The problem is, I need to run odeint twice since this is a second order differential equation.
I tried having it run again after the first time but it comes back with a Jacobian error. There must be a way to run it twice all at once.
Here is the error:
odepack.error: The function and its Jacobian must be callable functions
which the code below generates. The line in question is the sol = odeint.
import numpy as np
from scipy.integrate import odeint
import matplotlib.pyplot as plt
from numpy import linspace
def f(u, t):
return -u + np.sqrt(u)
times = linspace(0.0001, 7 * np.pi, 1000)
y0 = 1.49907
yprime0 = 0
yvals = odeint(f, yprime0, times)
sol = odeint(yvals, y0, times)
x = 1 / sol * np.cos(times)
y = 1 / sol * np.sin(times)
plot(x,y)
plt.show()
Edit
I am trying to construct the plot on page 9
Classical Mechanics Taylor
Here is the plot with Mathematica
In[27]:= sol =
NDSolve[{y''[t] == -y[t] + Sqrt[y[t]], y[0] == 1/.66707928,
y'[0] == 0}, y, {t, 0, 10*\[Pi]}];
In[28]:= ysol = y[t] /. sol[[1]];
In[30]:= ParametricPlot[{1/ysol*Cos[t], 1/ysol*Sin[t]}, {t, 0,
7 \[Pi]}, PlotRange -> {{-2, 2}, {-2.5, 2.5}}]
import scipy.integrate as integrate
import matplotlib.pyplot as plt
import numpy as np
pi = np.pi
sqrt = np.sqrt
cos = np.cos
sin = np.sin
def deriv_z(z, phi):
u, udot = z
return [udot, -u + sqrt(u)]
phi = np.linspace(0, 7.0*pi, 2000)
zinit = [1.49907, 0]
z = integrate.odeint(deriv_z, zinit, phi)
u, udot = z.T
# plt.plot(phi, u)
fig, ax = plt.subplots()
ax.plot(1/u*cos(phi), 1/u*sin(phi))
ax.set_aspect('equal')
plt.grid(True)
plt.show()
The code from your other question is really close to what you want.
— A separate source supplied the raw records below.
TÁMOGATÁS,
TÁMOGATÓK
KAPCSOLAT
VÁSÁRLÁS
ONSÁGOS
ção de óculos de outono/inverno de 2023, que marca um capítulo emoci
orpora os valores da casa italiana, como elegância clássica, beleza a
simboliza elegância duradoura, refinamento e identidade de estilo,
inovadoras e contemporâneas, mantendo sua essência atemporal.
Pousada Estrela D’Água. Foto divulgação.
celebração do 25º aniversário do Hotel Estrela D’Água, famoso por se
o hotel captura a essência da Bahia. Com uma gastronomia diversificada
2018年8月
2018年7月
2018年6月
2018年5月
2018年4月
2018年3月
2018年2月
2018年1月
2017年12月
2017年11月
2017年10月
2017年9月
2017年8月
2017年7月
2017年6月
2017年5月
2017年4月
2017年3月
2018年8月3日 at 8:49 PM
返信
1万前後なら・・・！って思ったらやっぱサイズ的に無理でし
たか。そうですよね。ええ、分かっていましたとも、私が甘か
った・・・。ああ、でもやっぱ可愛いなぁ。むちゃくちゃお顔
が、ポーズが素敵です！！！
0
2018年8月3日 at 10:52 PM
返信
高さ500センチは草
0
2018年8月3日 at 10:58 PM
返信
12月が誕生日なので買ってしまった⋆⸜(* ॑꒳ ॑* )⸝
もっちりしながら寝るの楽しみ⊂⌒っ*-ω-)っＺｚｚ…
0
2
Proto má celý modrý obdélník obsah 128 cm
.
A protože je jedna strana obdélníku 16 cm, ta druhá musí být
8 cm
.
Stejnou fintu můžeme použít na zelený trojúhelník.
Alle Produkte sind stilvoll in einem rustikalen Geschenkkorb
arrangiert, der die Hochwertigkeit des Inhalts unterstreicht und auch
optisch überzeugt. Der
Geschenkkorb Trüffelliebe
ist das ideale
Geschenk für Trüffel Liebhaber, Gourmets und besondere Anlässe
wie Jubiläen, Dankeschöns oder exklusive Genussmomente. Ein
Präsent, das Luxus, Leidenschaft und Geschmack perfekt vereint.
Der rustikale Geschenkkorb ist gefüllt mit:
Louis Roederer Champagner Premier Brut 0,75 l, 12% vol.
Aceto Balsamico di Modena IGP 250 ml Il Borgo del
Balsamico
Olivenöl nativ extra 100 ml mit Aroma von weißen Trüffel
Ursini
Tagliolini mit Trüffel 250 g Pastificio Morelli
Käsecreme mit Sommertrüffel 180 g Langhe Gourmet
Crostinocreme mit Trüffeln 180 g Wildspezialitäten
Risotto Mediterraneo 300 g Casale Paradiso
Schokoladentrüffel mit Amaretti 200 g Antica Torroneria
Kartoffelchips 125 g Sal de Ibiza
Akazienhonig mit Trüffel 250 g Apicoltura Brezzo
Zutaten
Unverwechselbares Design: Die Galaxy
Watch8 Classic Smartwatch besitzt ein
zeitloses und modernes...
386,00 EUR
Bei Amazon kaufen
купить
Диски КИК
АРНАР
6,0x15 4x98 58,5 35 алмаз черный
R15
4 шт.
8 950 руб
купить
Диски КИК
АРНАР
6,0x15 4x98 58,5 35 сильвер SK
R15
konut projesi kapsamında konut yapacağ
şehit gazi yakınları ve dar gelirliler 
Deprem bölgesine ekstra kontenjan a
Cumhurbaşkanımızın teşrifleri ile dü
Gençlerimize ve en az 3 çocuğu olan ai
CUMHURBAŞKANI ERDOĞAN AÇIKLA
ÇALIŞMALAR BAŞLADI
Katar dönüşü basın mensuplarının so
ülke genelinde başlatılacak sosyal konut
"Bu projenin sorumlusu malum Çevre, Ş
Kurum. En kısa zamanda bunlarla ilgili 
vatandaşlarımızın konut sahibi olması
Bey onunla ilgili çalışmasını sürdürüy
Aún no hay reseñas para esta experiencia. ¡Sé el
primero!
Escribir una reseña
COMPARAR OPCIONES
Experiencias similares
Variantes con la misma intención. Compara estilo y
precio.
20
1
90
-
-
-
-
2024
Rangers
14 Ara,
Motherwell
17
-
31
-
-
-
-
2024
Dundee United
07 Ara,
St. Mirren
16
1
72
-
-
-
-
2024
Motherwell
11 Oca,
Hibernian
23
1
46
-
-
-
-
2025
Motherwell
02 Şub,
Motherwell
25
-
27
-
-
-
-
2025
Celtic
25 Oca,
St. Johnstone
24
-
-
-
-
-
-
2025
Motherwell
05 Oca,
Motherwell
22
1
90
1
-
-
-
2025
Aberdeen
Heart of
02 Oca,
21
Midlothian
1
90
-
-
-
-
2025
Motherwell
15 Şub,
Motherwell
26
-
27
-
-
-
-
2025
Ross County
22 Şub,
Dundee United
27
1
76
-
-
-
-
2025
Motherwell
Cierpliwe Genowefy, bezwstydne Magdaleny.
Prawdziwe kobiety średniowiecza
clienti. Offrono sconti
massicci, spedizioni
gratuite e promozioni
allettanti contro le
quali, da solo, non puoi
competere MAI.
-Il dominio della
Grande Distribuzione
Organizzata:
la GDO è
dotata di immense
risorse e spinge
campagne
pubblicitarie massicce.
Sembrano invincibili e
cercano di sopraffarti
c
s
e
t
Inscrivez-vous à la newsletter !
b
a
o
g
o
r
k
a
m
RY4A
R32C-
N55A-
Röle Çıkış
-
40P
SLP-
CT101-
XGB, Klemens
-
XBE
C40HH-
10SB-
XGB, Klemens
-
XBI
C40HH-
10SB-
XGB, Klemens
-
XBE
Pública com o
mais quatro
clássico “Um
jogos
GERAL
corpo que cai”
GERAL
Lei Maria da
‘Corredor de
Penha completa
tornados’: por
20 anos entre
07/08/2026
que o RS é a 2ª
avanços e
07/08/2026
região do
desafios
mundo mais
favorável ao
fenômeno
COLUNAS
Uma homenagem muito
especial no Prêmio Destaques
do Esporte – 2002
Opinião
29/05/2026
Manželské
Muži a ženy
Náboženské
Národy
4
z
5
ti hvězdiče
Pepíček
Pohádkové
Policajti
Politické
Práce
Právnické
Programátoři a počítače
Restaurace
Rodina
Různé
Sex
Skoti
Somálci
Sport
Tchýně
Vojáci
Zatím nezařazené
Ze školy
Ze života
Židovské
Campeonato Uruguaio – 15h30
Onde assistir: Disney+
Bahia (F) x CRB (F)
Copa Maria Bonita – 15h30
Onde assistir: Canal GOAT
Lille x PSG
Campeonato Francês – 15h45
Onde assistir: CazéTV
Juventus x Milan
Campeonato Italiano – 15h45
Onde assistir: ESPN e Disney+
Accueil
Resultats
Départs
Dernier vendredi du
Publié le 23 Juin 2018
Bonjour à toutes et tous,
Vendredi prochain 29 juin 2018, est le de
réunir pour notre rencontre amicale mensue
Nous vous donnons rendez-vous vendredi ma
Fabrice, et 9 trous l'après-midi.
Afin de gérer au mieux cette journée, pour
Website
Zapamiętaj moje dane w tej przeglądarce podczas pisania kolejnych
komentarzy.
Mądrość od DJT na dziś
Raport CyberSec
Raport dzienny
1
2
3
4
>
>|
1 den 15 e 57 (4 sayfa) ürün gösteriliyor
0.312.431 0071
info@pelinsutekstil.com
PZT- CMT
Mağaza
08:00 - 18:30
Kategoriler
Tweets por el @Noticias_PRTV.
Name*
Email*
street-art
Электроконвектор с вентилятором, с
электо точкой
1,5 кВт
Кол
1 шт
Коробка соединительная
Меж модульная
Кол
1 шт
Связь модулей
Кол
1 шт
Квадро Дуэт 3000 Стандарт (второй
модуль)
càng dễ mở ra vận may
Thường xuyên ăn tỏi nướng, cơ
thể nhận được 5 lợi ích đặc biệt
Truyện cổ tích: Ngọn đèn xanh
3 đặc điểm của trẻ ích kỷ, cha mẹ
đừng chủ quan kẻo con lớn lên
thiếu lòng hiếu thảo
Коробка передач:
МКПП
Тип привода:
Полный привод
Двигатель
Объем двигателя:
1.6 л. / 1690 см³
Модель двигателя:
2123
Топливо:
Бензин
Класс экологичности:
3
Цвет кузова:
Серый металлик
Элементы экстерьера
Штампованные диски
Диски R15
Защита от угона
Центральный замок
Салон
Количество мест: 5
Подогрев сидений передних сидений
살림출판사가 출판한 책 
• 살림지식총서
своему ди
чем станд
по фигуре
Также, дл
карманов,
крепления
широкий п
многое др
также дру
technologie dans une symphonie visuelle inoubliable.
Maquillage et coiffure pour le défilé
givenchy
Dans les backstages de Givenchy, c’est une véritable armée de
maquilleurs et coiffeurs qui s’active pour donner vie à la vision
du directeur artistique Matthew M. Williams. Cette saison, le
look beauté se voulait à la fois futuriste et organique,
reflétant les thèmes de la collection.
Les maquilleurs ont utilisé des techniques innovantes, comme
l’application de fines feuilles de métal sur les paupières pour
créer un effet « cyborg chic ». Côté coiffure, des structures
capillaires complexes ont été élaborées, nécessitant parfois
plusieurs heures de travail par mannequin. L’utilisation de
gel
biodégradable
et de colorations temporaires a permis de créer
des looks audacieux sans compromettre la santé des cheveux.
Two changes are needed:
You were solving a different ODE (because you changed two signs inside function deriv)
The y component of your desired plot comes from the solution values, not from the values of the first derivative of the solution, so you need to replace u[:,0] (function values) for u[:, 1] (derivatives).
This is the end result:
import numpy as np
import matplotlib.pyplot as plt
from scipy.integrate import odeint
def deriv(u, t):
return np.array([u[1], -u[0] + np.sqrt(u[0])])
time = np.arange(0.01, 7 * np.pi, 0.0001)
uinit = np.array([1.49907, 0])
u = odeint(deriv, uinit, time)
x = 1 / u[:, 0] * np.cos(time)
y = 1 / u[:, 0] * np.sin(time)
plt.plot(x, y)
plt.show()
However, I suggest that you use the code from unutbu's answer because it's self documenting (u, udot = z) and uses np.linspace instead of np.arange. Then, run this to get your desired figure:
x = 1 / u * np.cos(phi)
y = 1 / u * np.sin(phi)
plt.plot(x, y)
plt.show()
You can use scipy.integrate.ode. To solve dy/dt = f(t,y), with initial condition y(t0)=y0, at time=t1 with 4th order Runge-Kutta you could do something like this:
from scipy.integrate import ode
solver = ode(f).set_integrator('dopri5')
solver.set_initial_value(y0, t0)
dt = 0.1
while t < t1:
y = solver.integrate(t+dt)
t += dt
Edit: You have to get your derivative to first order to use numerical integration. This you can achieve by setting e.g. z1=u and z2=du/dt, after which you have dz1/dt = z2 and dz2/dt = d^2u/dt^2. Substitute these into your original equation, and simply iterate over the vector dZ/dt, which is first order.
Edit 2: Here's an example code for the whole thing:
import numpy as np
import matplotlib.pyplot as plt
from numpy import sqrt, pi, sin, cos
from scipy.integrate import ode
# use z = [z1, z2] = [u, u']
# and then f = z' = [u', u''] = [z2, -z1+sqrt(z1)]
def f(phi, z):
return [z[1], -z[0]+sqrt(z[0])]
# initialize the 4th order Runge-Kutta solver
solver = ode(f).set_integrator('dopri5')
# initial value
z0 = [1.49907, 0.]
solver.set_initial_value(z0)
values = 1000
phi = np.linspace(0.0001, 7.*pi, values)
u = np.zeros(values)
for ii in range(values):
u[ii] = solver.integrate(phi[ii])[0] #z[0]=u
x = 1. / u * cos(phi)
y = 1. / u * sin(phi)
plt.figure()
plt.plot(x,y)
plt.grid()
plt.show()
scipy.integrate() does ODE integration. Is that what you are looking for?